I’ve been optimizing an automation system that switches between Claude and OpenAI models based on cache requirements. The separate API costs are killing my budget. Does anyone have strategies for managing multiple LLM subscriptions more efficiently? Specifically looking for solutions that allow model switching without multiplying expenses.
We faced this exact issue at my last company. Started using Latenode’s single subscription for 400+ models - now we toggle between Claude and OpenAI based on cache needs without separate API fees. Saved 60% on monthly AI costs immediately. https://latenode.com
Have you considered implementing a proxy layer to manage API calls? Though honestly, after trying that approach, we found maintaining it was too time-consuming. Ended up switching to platforms with unified model access.
I built a custom solution using AWS Lambda to route requests, but debugging latency issues became problematic. If I were to start over, I’d look for a platform with native multi-model support to avoid reinventing the wheel.
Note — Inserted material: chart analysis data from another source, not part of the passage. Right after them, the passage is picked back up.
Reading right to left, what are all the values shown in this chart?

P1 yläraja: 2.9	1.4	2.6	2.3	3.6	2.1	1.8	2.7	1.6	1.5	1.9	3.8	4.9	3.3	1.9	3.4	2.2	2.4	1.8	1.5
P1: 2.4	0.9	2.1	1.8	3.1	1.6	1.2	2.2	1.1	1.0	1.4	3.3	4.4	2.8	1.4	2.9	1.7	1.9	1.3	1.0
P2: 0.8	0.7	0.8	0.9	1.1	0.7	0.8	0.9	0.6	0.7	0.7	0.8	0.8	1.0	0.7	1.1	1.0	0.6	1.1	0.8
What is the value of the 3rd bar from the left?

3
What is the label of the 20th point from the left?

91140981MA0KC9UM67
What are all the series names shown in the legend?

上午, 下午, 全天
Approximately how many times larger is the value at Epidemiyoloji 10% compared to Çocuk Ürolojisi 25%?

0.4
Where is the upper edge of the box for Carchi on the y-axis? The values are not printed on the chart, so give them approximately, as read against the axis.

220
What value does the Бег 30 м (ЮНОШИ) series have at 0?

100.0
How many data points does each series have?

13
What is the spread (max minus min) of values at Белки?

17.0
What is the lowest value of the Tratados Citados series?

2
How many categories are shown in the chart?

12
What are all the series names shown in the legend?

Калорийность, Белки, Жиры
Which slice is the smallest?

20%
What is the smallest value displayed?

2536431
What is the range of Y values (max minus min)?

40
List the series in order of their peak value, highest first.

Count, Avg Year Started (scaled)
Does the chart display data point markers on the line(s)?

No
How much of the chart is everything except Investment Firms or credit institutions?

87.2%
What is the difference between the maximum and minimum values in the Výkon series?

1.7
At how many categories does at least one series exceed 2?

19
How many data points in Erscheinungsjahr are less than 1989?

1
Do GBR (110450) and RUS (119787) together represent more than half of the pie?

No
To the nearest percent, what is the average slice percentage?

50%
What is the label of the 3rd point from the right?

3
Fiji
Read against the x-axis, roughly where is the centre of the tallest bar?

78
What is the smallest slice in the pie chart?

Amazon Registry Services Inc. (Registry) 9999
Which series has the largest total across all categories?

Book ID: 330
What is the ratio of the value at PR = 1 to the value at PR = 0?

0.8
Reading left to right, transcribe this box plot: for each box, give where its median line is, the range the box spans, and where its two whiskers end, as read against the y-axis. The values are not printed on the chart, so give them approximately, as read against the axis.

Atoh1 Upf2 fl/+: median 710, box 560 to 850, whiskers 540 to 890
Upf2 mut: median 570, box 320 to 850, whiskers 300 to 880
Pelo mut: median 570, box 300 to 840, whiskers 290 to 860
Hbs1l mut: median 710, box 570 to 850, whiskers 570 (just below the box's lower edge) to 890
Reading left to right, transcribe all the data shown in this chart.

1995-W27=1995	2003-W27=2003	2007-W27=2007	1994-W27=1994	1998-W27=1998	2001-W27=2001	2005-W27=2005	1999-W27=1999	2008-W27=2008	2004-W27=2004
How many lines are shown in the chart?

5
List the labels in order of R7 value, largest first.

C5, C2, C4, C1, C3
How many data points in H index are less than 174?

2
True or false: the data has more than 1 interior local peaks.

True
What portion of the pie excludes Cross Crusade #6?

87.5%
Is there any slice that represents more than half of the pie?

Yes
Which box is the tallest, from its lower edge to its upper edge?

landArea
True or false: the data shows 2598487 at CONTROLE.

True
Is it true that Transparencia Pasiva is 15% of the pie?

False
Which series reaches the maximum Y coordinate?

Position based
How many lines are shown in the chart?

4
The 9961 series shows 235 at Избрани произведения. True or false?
Key metrics to track: cache hit rates per model and cost-per-request differentials. Implement model routing based on these factors. Platforms offering consolidated billing across providers would simplify this significantly.
try combinig model access under one sub if posible. sum services offer this nw. less hassle.
Centralize model access through single gateway with usage-based routing.
This topic was automatically closed 24 hours after the last reply. New replies are no longer allowed.